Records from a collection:

※

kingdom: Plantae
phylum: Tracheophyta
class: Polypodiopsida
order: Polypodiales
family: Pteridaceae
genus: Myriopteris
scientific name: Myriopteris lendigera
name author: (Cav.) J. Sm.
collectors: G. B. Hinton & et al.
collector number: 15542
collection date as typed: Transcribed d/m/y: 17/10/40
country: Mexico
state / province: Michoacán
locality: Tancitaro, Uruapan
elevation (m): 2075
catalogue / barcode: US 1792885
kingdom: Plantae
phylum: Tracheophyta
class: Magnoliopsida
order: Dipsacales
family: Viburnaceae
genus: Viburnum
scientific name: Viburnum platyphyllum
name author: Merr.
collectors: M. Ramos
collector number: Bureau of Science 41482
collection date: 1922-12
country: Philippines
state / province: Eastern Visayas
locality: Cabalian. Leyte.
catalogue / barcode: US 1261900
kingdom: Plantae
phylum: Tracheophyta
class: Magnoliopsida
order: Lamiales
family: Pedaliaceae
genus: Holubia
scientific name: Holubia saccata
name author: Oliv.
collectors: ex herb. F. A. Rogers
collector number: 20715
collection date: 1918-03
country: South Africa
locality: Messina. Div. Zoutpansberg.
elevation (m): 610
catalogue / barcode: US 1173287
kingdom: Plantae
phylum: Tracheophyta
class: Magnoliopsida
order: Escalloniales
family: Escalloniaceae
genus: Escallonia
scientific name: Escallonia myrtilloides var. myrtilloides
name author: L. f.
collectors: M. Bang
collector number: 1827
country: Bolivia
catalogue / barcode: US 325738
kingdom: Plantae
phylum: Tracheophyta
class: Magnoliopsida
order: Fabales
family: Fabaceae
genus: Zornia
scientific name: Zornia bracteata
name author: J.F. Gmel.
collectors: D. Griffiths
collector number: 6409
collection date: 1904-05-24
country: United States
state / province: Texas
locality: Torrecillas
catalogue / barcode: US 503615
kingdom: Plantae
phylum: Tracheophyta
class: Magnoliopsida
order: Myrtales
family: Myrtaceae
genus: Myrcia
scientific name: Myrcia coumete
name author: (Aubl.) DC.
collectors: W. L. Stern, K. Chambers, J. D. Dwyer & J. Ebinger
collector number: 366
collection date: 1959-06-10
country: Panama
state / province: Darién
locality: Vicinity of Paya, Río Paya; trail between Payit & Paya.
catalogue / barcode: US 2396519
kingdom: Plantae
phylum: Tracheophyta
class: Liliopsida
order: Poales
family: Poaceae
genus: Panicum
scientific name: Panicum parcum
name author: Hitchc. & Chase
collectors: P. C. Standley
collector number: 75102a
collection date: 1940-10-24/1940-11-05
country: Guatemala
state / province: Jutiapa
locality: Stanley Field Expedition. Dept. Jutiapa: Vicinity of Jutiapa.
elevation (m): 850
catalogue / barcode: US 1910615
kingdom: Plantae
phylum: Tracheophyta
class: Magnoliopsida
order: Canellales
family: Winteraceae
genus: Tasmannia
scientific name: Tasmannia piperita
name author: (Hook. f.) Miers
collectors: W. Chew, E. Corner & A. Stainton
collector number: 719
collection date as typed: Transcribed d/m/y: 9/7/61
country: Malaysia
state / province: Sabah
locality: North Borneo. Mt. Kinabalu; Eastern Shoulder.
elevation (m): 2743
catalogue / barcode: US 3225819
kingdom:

※

§ DIRECTIONS FOR THIS TASK: Reproduce the listing line for line, from the line containing "locality: Torrecillas" down to the line containing "catalogue / barcode: US 2396519", with both of those lines included.

§ TASK OUTPUT:
locality: Torrecillas
catalogue / barcode: US 503615
kingdom: Plantae
phylum: Tracheophyta
class: Magnoliopsida
order: Myrtales
family: Myrtaceae
genus: Myrcia
scientific name: Myrcia coumete
name author: (Aubl.) DC.
collectors: W. L. Stern, K. Chambers, J. D. Dwyer & J. Ebinger
collector number: 366
collection date: 1959-06-10
country: Panama
state / province: Darién
locality: Vicinity of Paya, Río Paya; trail between Payit & Paya.
catalogue / barcode: US 2396519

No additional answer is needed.